Transcriptome analyses reveal decreased expression of genes involved in antitumor immune responses in SCLC. (A) Box plots of ESs from ssGSEA analysis of gene sets derived from NanoString PanCancer IO 360 panel. Statistically significant differences in ES were detected in pairwise comparisons between normal-primary and normal-relapse. ∗, adjusted p < 0.0001. (B) Box plots of ImSig scores for different immune cell types in the adaptive and innate immune systems. Statistically significant differences in ES were detected in pairwise comparisons between normal-primary and normal-relapse. ∗, adjusted p < 0.0001. ES, enrichment score; ImSig, Immune signature; IO, Immune-Oncology; Mac., macrophage; Mono., monocyte; Neutro., neutrophil; NK, natural killer; Pretx, pretreatment; sig., signature; ssGSEA, single-sample gene set enrichment.

Figure 5

T cell-inflamed GEP evaluation reveals different immune phenotypes in neuroendocrine versus non-neuroendocrine SCLC. (A) Heatmap of log-transformed expression values (TPM) of genes representing the analytically validated T cell-inflamed GEP. Hierarchical clustering was performed using Qlucore Omics Explorer v3.6. Most primary and relapsed SCLC tumor samples revealed low GEP expression relative to normal lung tissue.
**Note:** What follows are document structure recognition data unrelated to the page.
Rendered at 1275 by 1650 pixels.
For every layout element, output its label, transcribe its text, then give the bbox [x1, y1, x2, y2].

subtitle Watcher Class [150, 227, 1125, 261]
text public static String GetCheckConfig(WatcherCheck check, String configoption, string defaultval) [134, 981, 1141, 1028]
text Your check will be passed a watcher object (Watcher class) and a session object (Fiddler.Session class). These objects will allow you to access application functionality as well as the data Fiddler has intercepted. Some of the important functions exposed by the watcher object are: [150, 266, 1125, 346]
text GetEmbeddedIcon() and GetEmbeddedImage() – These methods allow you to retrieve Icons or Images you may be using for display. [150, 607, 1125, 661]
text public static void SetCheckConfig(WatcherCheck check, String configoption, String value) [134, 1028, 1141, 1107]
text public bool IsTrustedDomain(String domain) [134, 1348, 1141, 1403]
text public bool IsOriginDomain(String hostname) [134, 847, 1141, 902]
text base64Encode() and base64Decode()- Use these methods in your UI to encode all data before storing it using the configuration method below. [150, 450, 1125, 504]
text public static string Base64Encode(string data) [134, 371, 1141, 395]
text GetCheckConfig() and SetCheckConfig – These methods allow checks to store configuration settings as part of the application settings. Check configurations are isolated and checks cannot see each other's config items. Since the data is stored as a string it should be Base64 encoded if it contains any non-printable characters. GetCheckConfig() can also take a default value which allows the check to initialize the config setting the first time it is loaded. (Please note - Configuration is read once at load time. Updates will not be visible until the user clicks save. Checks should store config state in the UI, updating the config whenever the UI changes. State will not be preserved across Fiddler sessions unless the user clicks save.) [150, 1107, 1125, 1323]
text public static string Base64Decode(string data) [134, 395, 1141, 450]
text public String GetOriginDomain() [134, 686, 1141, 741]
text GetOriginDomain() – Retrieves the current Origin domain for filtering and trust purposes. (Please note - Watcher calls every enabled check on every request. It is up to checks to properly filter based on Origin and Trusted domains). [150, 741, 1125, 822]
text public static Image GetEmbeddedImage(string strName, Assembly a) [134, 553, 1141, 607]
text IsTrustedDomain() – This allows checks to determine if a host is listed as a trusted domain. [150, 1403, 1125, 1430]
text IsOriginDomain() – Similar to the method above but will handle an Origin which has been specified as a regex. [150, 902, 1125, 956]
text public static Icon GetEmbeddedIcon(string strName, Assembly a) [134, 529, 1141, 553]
Sample type and data source indicated as labeled. (B) Violin plot of GEP scores for normal, primary, and relapsed SCLC samples. Higher scores indicate “hot” tumors, whereas lower scores indicate “cold” tumors. Two-tailed unpaired t test ∗p < 0.001; ∗∗p < 0.01. (C) Violin plot of TPM values of selected T cell-inflamed GEP and checkpoint genes in normal and SCLC tumor samples. (D) Heatmap of log-transformed expression values (TPM) of T cell-inflamed GEP genes in SCLC tumor samples annotated by subtype and data source as indicated. (E) Violin plot of GEP scores in different subtypes of SCLC and normal lung. Each subtype was compared against normal using two-tailed unpaired t test ∗, p < 0.01. (F) Violin plot of IDO1/2 and ARG1/2 expression in normal, primary, and relapsed SCLC. Primary/pretx or relapsed samples were compared against normal using two-tailed unpaired t test ∗p < 0.001; ∗∗p < 0.005. (G) Violin plot of ARG2 expression in SCLC tumor samples annotated by subtype. Each subtype was compared against normal using two-tailed unpaired t test. ∗p < 0.001; ∗∗p < 0.005. ARG, arginase; GEP, gene expression profile; IDO, indoleamine 2,3-dioxygenase; Pretx, pretreatment; TPM, transcript reads per million.